10. 1.Aset dan kewajiban pajak tangguhan harus disajikan terpisah dari aset
dan kewajiban lainnya dalam neraca
2.Aset dan kewajiban pajak tangguhan harus dibedakan dari aset pajak
kini (prepaid taxes) dan kewajiban pajak kini (tax payable)

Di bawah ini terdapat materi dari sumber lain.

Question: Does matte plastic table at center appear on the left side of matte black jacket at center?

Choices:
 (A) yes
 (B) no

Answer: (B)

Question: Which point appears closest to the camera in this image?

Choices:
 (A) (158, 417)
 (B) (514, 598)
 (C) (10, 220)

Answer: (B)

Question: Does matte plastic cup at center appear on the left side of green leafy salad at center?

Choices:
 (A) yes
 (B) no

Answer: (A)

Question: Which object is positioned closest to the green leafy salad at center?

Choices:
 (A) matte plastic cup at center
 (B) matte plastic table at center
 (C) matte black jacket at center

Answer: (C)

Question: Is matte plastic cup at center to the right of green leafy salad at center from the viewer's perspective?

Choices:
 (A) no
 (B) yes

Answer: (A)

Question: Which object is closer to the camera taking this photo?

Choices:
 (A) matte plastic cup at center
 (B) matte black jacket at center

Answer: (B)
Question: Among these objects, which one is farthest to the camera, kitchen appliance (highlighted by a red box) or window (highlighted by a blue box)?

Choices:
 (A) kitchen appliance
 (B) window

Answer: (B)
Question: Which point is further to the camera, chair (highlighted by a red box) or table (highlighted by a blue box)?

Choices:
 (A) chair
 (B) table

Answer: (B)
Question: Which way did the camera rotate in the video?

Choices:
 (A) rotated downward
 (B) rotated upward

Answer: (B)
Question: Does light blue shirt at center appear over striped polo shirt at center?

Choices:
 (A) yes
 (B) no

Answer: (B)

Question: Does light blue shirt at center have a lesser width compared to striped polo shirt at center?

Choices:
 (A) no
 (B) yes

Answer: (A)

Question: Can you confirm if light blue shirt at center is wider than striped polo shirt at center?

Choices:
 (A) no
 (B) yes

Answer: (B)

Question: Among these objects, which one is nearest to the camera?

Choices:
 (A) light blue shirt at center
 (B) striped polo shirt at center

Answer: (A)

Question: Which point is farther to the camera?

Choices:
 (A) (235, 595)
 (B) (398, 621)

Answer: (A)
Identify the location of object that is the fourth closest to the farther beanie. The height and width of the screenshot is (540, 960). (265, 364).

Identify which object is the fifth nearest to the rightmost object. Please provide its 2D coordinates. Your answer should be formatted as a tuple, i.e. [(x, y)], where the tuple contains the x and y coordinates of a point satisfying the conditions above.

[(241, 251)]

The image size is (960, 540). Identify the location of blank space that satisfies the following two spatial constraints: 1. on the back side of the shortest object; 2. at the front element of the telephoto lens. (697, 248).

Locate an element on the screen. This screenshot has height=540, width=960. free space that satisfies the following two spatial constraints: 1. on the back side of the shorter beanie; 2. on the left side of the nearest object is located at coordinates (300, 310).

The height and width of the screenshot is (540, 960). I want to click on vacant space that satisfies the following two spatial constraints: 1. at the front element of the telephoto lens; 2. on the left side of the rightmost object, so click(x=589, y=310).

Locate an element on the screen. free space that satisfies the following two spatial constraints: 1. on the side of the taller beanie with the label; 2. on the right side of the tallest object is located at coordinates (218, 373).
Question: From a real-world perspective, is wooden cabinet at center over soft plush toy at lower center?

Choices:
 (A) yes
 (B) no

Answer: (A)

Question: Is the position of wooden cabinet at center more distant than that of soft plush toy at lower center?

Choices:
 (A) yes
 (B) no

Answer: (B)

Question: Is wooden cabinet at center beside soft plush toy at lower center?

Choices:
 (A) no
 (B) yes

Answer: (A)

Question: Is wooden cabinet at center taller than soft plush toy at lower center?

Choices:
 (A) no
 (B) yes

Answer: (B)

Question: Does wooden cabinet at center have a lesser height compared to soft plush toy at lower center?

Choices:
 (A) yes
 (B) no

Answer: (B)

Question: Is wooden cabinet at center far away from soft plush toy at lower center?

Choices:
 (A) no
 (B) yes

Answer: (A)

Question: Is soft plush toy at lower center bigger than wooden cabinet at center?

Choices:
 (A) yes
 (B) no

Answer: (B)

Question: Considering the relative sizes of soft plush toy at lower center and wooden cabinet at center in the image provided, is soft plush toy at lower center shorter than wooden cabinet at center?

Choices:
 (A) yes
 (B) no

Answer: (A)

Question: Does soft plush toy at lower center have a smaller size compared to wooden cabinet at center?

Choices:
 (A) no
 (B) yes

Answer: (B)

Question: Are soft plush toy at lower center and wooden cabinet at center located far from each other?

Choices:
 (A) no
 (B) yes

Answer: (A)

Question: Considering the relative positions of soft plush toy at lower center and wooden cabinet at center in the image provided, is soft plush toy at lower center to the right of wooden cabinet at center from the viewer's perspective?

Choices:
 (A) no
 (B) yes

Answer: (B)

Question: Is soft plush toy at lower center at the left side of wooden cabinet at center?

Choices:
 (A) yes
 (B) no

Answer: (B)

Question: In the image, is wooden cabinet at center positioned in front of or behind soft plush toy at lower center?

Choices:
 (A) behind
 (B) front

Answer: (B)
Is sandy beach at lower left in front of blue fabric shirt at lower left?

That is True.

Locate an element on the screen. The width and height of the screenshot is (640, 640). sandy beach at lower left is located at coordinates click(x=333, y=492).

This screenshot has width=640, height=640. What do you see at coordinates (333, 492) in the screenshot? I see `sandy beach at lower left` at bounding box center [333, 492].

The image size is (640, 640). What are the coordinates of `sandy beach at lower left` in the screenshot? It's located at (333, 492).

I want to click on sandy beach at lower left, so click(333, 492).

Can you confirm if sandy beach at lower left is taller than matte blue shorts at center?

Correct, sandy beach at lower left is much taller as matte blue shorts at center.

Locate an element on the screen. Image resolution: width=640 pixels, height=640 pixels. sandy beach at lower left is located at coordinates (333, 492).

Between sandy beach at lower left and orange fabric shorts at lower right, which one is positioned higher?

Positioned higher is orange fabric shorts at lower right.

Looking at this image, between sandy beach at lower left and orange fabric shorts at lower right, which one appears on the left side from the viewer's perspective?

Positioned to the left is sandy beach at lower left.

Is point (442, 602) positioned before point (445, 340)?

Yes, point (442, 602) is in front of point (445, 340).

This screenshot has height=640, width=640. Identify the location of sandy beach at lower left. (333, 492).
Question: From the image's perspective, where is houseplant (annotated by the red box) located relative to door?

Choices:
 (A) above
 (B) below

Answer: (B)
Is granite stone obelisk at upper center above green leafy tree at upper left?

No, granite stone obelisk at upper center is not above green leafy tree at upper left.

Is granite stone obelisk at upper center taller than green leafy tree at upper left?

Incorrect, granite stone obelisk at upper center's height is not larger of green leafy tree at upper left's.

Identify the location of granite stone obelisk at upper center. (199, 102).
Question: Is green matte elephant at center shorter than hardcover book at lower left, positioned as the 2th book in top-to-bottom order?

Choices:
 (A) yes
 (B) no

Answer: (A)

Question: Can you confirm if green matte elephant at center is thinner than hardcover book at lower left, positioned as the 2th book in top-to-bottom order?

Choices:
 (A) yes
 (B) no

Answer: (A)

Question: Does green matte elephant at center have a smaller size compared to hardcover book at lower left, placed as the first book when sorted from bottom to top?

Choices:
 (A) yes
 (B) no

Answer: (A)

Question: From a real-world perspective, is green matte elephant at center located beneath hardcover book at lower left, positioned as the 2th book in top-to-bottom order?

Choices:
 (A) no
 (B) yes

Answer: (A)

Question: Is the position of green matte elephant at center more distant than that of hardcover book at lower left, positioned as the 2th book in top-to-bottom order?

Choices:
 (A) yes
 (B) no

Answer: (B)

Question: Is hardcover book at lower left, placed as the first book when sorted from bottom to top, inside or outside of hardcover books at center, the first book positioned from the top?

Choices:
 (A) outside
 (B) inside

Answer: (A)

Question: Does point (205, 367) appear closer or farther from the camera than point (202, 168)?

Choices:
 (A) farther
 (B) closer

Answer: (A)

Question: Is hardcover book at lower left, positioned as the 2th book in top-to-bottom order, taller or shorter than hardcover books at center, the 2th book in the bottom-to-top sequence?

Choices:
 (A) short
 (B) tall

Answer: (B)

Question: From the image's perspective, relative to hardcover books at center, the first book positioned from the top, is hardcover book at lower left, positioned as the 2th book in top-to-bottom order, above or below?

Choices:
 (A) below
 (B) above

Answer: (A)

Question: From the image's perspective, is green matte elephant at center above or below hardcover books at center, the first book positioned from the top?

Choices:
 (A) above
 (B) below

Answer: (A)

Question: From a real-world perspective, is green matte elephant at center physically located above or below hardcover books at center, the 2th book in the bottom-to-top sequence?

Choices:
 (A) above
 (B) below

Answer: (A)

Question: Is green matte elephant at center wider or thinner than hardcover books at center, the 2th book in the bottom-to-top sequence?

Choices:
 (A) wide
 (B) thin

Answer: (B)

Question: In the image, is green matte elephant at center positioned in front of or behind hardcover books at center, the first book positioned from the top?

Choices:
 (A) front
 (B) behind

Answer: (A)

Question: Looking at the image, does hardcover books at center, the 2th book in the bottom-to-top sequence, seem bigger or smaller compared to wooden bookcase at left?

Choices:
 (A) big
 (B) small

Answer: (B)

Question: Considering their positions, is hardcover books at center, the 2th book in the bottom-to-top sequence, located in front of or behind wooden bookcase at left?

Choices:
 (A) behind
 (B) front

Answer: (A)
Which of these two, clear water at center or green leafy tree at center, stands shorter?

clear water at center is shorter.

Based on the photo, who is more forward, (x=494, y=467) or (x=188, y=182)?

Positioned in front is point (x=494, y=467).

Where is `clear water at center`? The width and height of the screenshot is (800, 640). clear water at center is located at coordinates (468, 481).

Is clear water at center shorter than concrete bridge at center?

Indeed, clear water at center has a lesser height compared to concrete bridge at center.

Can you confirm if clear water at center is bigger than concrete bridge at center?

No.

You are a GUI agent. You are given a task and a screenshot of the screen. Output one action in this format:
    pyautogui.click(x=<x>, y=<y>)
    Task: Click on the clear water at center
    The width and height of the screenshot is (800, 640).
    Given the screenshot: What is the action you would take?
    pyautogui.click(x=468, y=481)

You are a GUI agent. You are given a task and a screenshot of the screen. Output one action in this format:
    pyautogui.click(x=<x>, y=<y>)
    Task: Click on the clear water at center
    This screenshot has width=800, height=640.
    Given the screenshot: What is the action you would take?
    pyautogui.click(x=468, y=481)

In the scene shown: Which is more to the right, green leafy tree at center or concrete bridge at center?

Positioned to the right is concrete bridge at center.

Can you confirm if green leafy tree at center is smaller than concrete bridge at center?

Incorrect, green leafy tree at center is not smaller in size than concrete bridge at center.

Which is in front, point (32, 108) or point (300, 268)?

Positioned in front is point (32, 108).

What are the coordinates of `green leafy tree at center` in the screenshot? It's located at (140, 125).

3.Aset atau kewajiban pajak tangguhan tidak boleh disajikan sebagai
aset atau kewajiban lancar
4.Aset pajak kini harus dikompensasikan (offset) dengan kewajiban
pajak kini dan jumlah netonya disajikan dalam neraca
5.Beban (penghasilan) pajak yang berhubungan dengan laba atau rugi
dari aktivitas normal harus disajikan tersendiri pada laporan laba/rugi
6.Aset pajak tangguhan disajikan terpisah dengan akun tagihan restitusi
PPh dan kewajiban tangguhan juga disajikan terpisah dengan utang
PPh Pasal 29
11. Wajib Pajak akan melaporkan pajak-pajak yang dibayar dan/atau
dipotong/dipungut dengan mengisi dan menyampaikan SPT ke KPP tempat
Wajib Pajak terdaftar. SPT memiliki beberapa fungsi:
a. sebagai sarana bagi Wajib Pajak dalam melaporkan dan
mempertanggungjawabkan penghitungan jumlah pajak yang sebenarnya
terutang,
b. sebagai pelaporan pembayaran atau pelunasan pajak, baik yang dilakukan
Wajib Pajak sendiri maupun melalui mekanisme pemotongan dan
pemungutan yang dilakukan oleh pihak ketiga,
c. sebagai pelaporan harta dan kewajiban serta pembayaran dari pemotong
atau pemungut tentang pemotongan atau pemugutan pajak yang telah
dilakukan.SPT dapat dibedakan menjadi 2 yaitu SPT Masa dan SPT
Tahunan. SPT Masa adalah SPT yang digunakan untuk melakukan
pelaporan atas pembayaran pajak bulanan. SPT Tahunan adalah
SPT yang digunakan untuk pelaporan tahunan.